Havelock Family Centre awarded £100,000 to modernise and make more accessible

Havelock Community Centre


Sign up for our weekly Ealing newsletter

Comment on this story on the

A run-down Southall community centre that's a vital local hub is set for a new lease of life after receiving £100,000 charity donation.

The City of London Corporation’s charitable funder, City Bridge Trust, has given £100,000 to the Havelock Family Centre (HFC), to help repair the building and make it fully accessible for all residents.

The funding will go towards expanding the centre’s services, addressing community needs and ensuring the centre is fully inclusive to all.  The grant is expected around 1,500 people

Currently large parts of the building cannot be used and many areas can’t be accessed by disabled people.  The refurbishment will make the centre fully accessible and multi-functional, and will create accessible parking, an extension, toilets and a lift.

HFC is the only drop-in family and community centre on Southall’s Havelock Estate.

The centre offers a wide range of services including: information and advice, workshops, a child contact centre, parenting skills programmes, and an arts programme for local young people.

Alison Gowman, Chairman of the City of London Corporation’s City Bridge Trust Committee, said: 

“This centre is a hub of activity and support for the local community but it’s currently not reaching its full potential due to the poor state of the building.

“The funding will make it fully accessible so more people can enjoy and benefit from the activities on offer.

“City Bridge Trust is committed to tackling disadvantage across the capital and making London a fairer and better place to live.”

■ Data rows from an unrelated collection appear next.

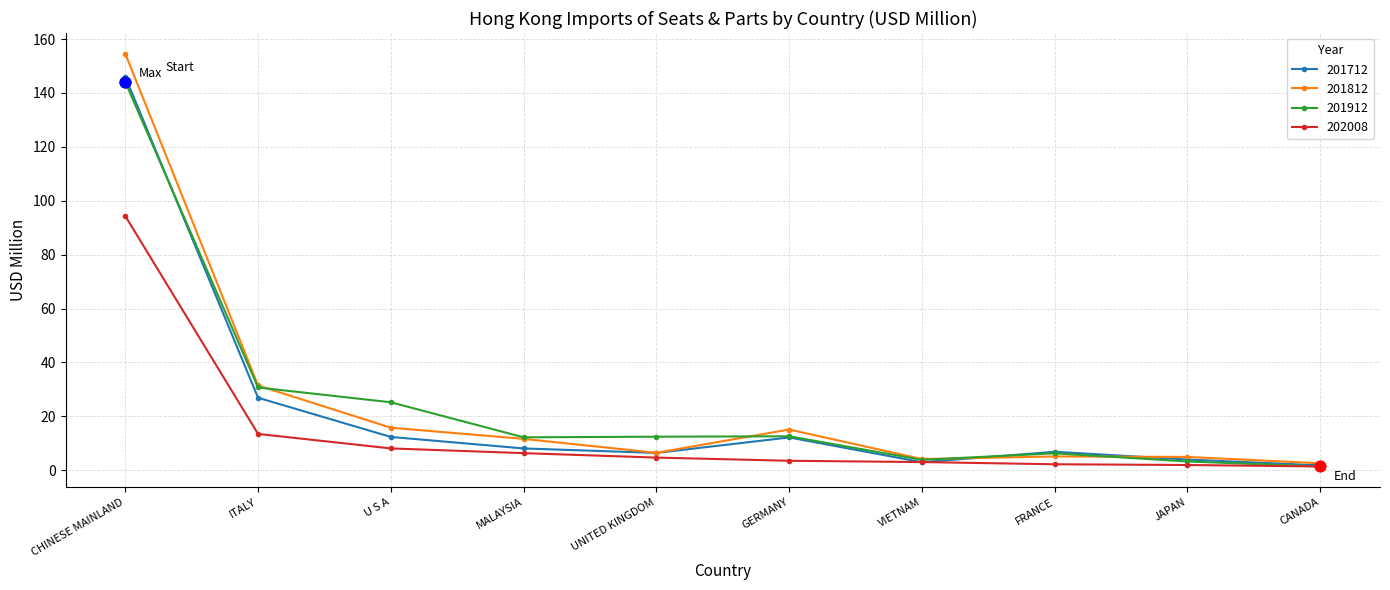

Is the value of 201812 at CHINESE MAINLAND greater than the value of 201712 at JAPAN?

Yes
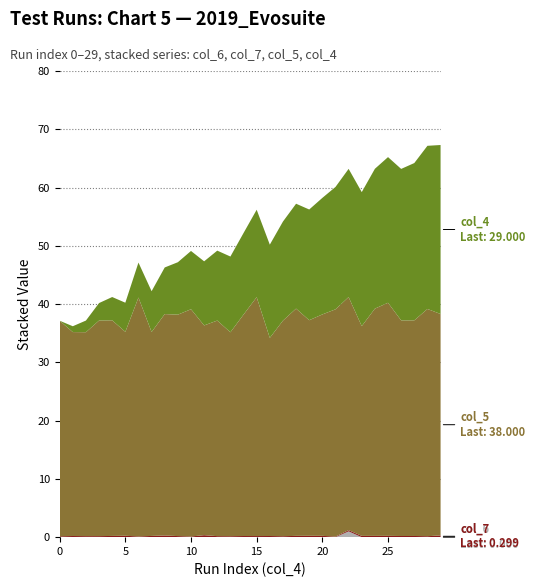

Reading left to right, extract all data points from this chart.

col_6: 0.0	0.0	0.0	0.0	0.0	0.0	0.0	0.0	0.0	0.0	0.0	0.0	0.0	0.0	0.0	0.0	0.0	0.0	0.0	0.0	0.0	0.0	1.0	0.0	0.0	0.0	0.0	0.0	0.0	0.0
col_7: 0.1	0.2	0.2	0.2	0.2	0.2	0.1	0.2	0.3	0.2	0.1	0.3	0.2	0.2	0.2	0.2	0.2	0.2	0.2	0.2	0.2	0.1	0.2	0.2	0.2	0.2	0.2	0.2	0.2	0.3
col_5: 37.0	35.0	35.0	37.0	37.0	35.0	41.0	35.0	38.0	38.0	39.0	36.0	37.0	35.0	38.0	41.0	34.0	37.0	39.0	37.0	38.0	39.0	40.0	36.0	39.0	40.0	37.0	37.0	39.0	38.0
col_4: 0.0	1.0	2.0	3.0	4.0	5.0	6.0	7.0	8.0	9.0	10.0	11.0	12.0	13.0	14.0	15.0	16.0	17.0	18.0	19.0	20.0	21.0	22.0	23.0	24.0	25.0	26.0	27.0	28.0	29.0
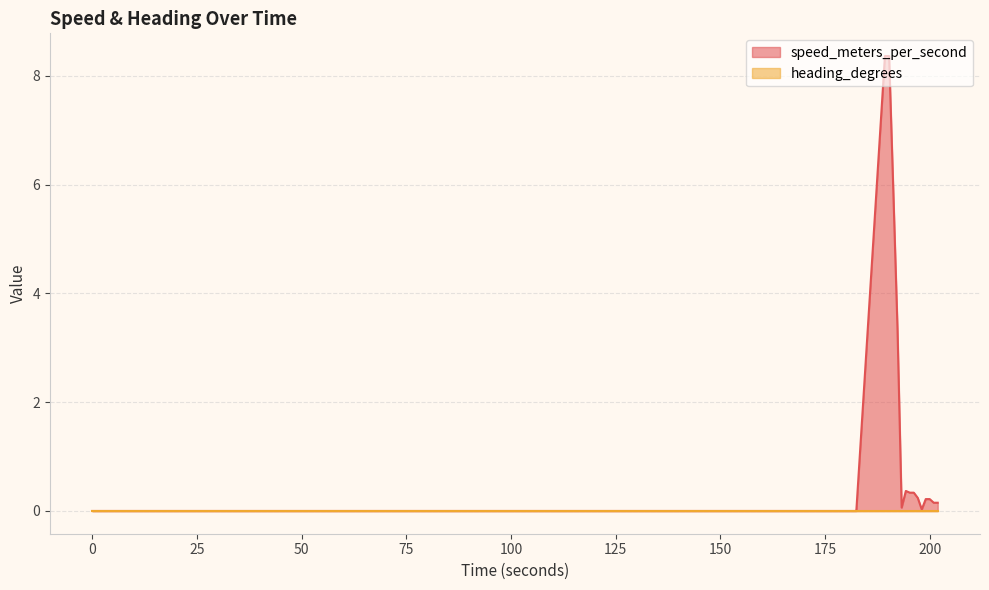

How many points are lower than both their immediate neighbors (excluding endpoints)?

2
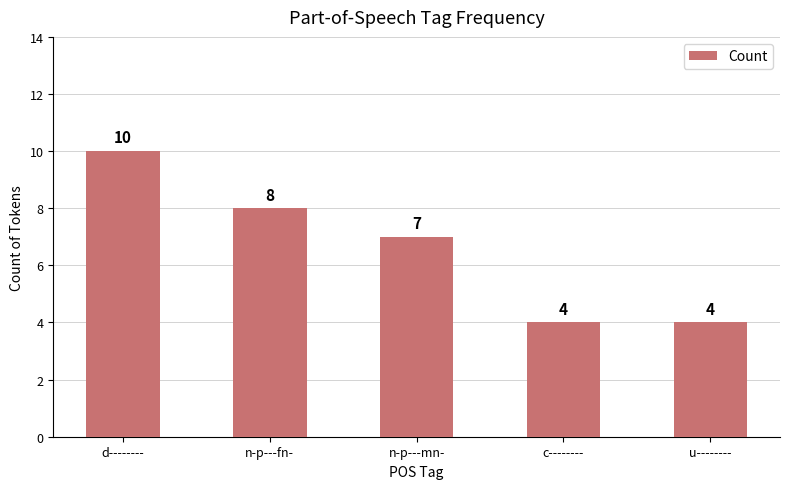

What position from the right is u--------?

1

Dilmohan Singh Bhasin, Trustee of the Havelock Family Centre, added:

“We are overwhelmed by the City Bridge Trust award of £100,000 to provide accessibility for our service users and helping us to finally achieve a modern inclusive building. 

“The funding will be used for accessible toilets, a passenger lift, ramp, better signage and widening internal doors for wheelchair users who currently cannot enter the building beyond the waiting area. 

“We are ecstatic that our service users with reduced mobility will now be able to participate in broader activities which we were unable to offer for so many years.”